Sunday, February 8, 2009

What's with the Roman Numerals?

February is the shortest month on the calendar but it often seems one of the longest. Christmas vacation memories have faded and Spring is still far distant. One cure for the Winter blahs: weekend television suddenly improves in February! Some of the most popular special events are scheduled during the February network sweeps. Last Sunday Super Bowl XLIII was broadcast, this Sunday the 51st Annual Grammys are presented, next weekend the NASCAR season kicks off with the 51st running Daytona 500 and on February 22nd the 81st Annual Academy Awards unspool. One thing that puzzles me about these annual televised events.

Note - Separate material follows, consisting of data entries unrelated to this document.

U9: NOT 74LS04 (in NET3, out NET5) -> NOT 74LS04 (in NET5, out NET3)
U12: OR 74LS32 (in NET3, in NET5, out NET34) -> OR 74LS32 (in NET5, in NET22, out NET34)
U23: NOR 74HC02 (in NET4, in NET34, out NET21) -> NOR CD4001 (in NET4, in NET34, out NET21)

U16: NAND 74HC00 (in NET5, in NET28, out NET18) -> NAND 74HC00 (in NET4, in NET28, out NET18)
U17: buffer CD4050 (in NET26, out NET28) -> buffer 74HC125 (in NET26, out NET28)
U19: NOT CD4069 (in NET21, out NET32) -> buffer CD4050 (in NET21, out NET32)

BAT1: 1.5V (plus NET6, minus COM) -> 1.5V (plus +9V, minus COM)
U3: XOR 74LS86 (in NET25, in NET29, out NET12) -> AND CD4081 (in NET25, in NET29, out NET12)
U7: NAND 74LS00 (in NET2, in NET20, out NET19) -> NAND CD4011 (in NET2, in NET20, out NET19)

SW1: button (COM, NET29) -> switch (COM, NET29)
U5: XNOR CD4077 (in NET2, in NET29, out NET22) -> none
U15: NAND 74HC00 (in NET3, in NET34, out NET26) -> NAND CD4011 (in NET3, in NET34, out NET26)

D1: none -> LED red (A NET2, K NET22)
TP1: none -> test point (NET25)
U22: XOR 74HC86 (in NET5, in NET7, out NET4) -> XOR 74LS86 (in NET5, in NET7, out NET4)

All of the Oscars, the Daytona 500 and the Grammys have been running longer than the Super Bowl, yet the latter is the only one that insists on using roman numerals to track annual events by number. Why is that? Why does only it merit roman numerals while the other events consider everyday ordinals perfectly suitable?. Is it pretense: that NFL football fancies itself more important than the other events? Or is it that football most resembles the gladiator matches in ancient Rome? I just don't get this difference! Ideas, anyone?

1 comment:

Ryan said...

They use Roman numerals to identify the "anniversary" of the Super Bowl (eg. the 43rd Superbowl is labeled Super Bowl XLIII) If they used a single year, not only would it be confusing since the Super bowl starts in one year and ends in another. Also, if they put Super Bowl 43 instead of XLIII, people may mistaken "43" for the year 1943.